Data in this exercise.
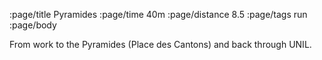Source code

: :page/title Pyramides
:page/time 40m
:page/distance 8.5
:page/tags run
:page/body

From work to the Pyramides (Place des Cantons) and back through UNIL.
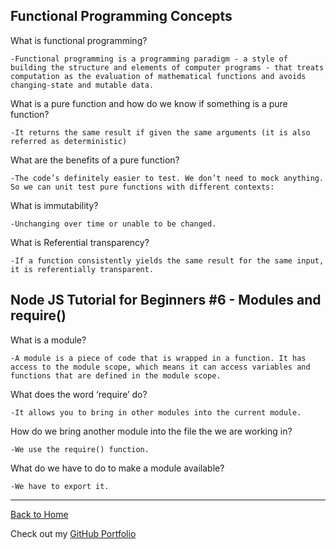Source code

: ## Functional Programming Concepts


What is functional programming?

    -Functional programming is a programming paradigm - a style of building the structure and elements of computer programs - that treats computation as the evaluation of mathematical functions and avoids changing-state and mutable data.

What is a pure function and how do we know if something is a pure function?

    -It returns the same result if given the same arguments (it is also referred as deterministic)

What are the benefits of a pure function?

    -The code’s definitely easier to test. We don’t need to mock anything. So we can unit test pure functions with different contexts:

What is immutability?

    -Unchanging over time or unable to be changed.

What is Referential transparency?   

    -If a function consistently yields the same result for the same input, it is referentially transparent.

## Node JS Tutorial for Beginners #6 - Modules and require()


What is a module?

    -A module is a piece of code that is wrapped in a function. It has access to the module scope, which means it can access variables and functions that are defined in the module scope.

What does the word ‘require’ do?

    -It allows you to bring in other modules into the current module.

How do we bring another module into the file the we are working in?

    -We use the require() function.

What do we have to do to make a module available?

    -We have to export it.


---

[Back to Home](README.md)

Check out my [GitHub Portfolio](https://github.com/dmenezessousa/)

Task brief.
Rewrite the stretch from the line containing "-We use the require() function." through the end of the data, replacing "export" with "expose" and leaving everything else unchanged.

Output of the task.
    -We use the require() function.

What do we have to do to make a module available?

    -We have to expose it.


---

[Back to Home](README.md)

Check out my [GitHub Portfolio](https://github.com/dmenezessousa/)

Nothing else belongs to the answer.